A single figure is the whole answer: the number of lines in the records that contain "Pleksi".

Stored data entries
______

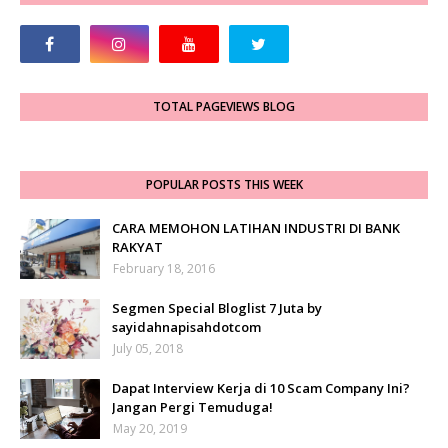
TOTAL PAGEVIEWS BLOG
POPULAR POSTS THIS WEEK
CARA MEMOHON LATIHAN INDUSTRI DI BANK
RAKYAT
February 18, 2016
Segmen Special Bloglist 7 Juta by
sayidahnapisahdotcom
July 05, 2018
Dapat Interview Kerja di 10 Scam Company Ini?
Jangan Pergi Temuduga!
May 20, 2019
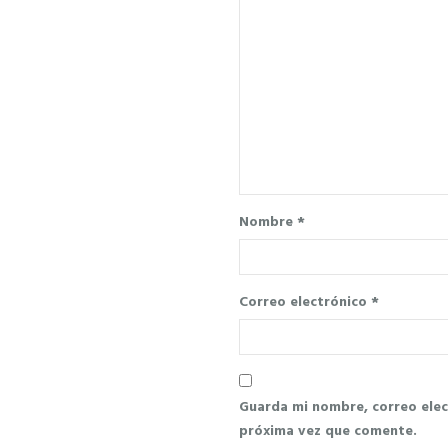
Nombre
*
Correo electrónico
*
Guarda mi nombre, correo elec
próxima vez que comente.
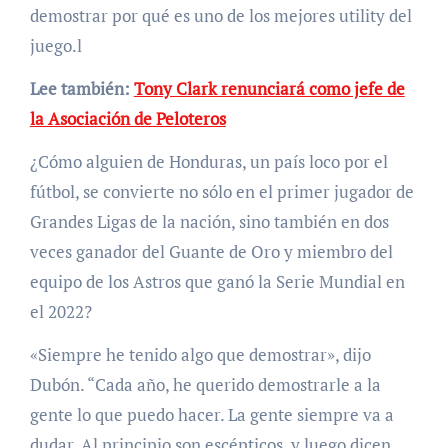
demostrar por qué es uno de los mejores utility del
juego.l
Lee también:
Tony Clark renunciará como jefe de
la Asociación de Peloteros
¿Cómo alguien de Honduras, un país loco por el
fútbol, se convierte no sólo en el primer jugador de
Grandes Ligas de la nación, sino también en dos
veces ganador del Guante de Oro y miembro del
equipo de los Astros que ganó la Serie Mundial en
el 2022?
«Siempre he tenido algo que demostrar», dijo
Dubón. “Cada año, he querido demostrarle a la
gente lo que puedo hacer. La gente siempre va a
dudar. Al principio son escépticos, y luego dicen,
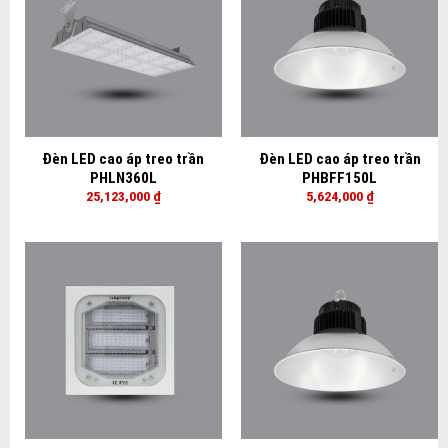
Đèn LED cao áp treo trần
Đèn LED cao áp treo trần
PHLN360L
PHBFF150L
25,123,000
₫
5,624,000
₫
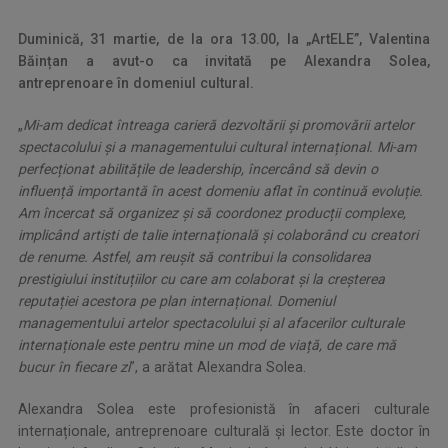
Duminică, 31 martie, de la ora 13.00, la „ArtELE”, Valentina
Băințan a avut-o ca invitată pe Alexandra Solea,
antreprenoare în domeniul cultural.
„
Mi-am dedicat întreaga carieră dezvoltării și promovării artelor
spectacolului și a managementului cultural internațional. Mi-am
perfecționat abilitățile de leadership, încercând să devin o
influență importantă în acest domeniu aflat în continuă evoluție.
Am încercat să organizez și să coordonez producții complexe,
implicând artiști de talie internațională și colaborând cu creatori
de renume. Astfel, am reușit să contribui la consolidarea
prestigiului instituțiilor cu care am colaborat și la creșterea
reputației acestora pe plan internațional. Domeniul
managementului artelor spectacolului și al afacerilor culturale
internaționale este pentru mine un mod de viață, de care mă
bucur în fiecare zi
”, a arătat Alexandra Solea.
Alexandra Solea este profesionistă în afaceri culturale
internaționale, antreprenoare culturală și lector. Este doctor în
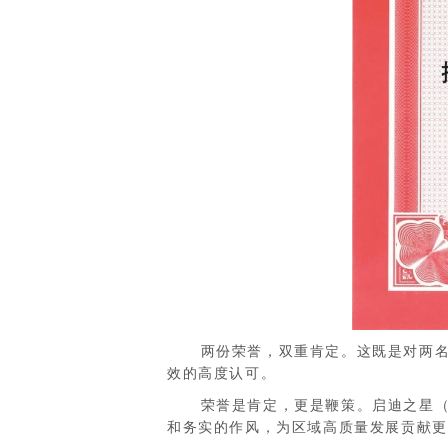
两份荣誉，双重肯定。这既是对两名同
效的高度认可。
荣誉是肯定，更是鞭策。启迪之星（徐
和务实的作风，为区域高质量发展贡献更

______

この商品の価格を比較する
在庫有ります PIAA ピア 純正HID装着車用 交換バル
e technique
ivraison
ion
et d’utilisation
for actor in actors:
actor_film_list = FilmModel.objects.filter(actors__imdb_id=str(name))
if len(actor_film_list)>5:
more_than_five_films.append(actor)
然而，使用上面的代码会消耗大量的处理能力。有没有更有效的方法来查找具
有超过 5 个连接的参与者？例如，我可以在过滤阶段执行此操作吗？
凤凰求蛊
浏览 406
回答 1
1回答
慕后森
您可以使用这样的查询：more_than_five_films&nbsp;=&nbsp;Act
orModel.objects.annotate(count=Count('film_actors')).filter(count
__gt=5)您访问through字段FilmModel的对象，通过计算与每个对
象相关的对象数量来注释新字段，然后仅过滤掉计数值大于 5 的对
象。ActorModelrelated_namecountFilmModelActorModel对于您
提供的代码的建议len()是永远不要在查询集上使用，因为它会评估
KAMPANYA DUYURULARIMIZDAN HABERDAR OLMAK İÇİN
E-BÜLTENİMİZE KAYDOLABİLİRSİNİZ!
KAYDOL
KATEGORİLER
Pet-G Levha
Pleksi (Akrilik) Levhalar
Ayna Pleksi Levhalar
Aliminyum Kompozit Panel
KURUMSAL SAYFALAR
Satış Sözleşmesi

______

(RESPONSE)
2